Directions: Go through the listing and copy each line with the string "significant".

· · · ·

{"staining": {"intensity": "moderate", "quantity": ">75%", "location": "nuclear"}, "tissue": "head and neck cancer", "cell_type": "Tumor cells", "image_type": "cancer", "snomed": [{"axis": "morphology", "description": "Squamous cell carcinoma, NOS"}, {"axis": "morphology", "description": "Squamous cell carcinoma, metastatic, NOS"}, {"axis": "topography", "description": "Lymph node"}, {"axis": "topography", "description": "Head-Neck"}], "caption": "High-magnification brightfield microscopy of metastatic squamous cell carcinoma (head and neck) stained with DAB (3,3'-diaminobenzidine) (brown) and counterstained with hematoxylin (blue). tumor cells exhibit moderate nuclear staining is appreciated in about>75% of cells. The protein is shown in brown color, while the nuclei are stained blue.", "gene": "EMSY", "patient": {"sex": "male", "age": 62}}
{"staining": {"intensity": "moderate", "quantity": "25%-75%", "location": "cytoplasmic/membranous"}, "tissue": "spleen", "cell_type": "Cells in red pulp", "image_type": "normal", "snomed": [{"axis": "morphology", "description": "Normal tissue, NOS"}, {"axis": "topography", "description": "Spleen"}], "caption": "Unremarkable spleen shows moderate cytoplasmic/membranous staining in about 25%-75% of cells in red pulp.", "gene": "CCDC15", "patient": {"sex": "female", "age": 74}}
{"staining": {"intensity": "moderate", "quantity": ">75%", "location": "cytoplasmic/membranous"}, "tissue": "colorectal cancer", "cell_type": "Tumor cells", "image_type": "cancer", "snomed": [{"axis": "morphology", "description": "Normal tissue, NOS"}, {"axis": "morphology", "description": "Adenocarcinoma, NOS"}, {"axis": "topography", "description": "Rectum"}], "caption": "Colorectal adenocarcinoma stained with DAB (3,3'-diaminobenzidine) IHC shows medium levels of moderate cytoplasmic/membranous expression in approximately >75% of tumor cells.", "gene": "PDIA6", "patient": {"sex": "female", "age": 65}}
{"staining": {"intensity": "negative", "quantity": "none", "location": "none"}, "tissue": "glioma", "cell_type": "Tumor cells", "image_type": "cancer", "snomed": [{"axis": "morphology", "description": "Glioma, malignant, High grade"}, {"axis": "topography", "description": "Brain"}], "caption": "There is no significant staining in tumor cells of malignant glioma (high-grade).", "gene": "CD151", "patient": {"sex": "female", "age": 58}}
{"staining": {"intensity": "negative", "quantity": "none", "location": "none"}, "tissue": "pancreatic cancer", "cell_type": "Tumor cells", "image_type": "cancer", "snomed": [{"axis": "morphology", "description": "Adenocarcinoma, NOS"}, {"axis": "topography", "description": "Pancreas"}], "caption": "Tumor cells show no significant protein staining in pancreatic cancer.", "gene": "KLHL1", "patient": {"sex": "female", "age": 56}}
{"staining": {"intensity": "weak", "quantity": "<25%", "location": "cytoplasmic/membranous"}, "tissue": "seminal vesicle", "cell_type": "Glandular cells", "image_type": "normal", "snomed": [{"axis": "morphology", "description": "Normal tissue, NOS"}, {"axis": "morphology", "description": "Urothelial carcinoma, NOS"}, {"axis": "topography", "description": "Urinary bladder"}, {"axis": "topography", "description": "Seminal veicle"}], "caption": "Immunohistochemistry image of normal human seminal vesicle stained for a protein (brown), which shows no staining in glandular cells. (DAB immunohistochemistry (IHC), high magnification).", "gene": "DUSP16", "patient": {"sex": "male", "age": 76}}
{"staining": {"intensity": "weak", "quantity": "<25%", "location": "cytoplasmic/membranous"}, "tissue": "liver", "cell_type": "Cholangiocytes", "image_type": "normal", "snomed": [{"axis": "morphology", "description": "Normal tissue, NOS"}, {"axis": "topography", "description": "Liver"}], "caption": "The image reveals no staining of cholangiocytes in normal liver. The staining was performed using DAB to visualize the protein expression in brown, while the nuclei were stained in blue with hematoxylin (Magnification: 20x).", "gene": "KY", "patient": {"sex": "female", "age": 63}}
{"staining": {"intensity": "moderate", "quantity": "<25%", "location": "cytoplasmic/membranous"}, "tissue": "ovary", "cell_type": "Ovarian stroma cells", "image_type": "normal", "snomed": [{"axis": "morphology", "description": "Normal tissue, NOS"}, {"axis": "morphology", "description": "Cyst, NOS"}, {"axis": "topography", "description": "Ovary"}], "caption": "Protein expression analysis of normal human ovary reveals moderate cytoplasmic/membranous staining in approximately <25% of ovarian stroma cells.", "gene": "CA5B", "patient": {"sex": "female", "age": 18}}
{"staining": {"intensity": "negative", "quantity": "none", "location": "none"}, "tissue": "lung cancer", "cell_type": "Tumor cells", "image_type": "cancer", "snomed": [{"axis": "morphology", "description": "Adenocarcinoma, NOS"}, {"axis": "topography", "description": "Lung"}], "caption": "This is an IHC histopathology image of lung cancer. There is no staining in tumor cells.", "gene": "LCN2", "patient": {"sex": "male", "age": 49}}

· · · ·

Written reply:
{"staining": {"intensity": "negative", "quantity": "none", "location": "none"}, "tissue": "glioma", "cell_type": "Tumor cells", "image_type": "cancer", "snomed": [{"axis": "morphology", "description": "Glioma, malignant, High grade"}, {"axis": "topography", "description": "Brain"}], "caption": "There is no significant staining in tumor cells of malignant glioma (high-grade).", "gene": "CD151", "patient": {"sex": "female", "age": 58}}
{"staining": {"intensity": "negative", "quantity": "none", "location": "none"}, "tissue": "pancreatic cancer", "cell_type": "Tumor cells", "image_type": "cancer", "snomed": [{"axis": "morphology", "description": "Adenocarcinoma, NOS"}, {"axis": "topography", "description": "Pancreas"}], "caption": "Tumor cells show no significant protein staining in pancreatic cancer.", "gene": "KLHL1", "patient": {"sex": "female", "age": 56}}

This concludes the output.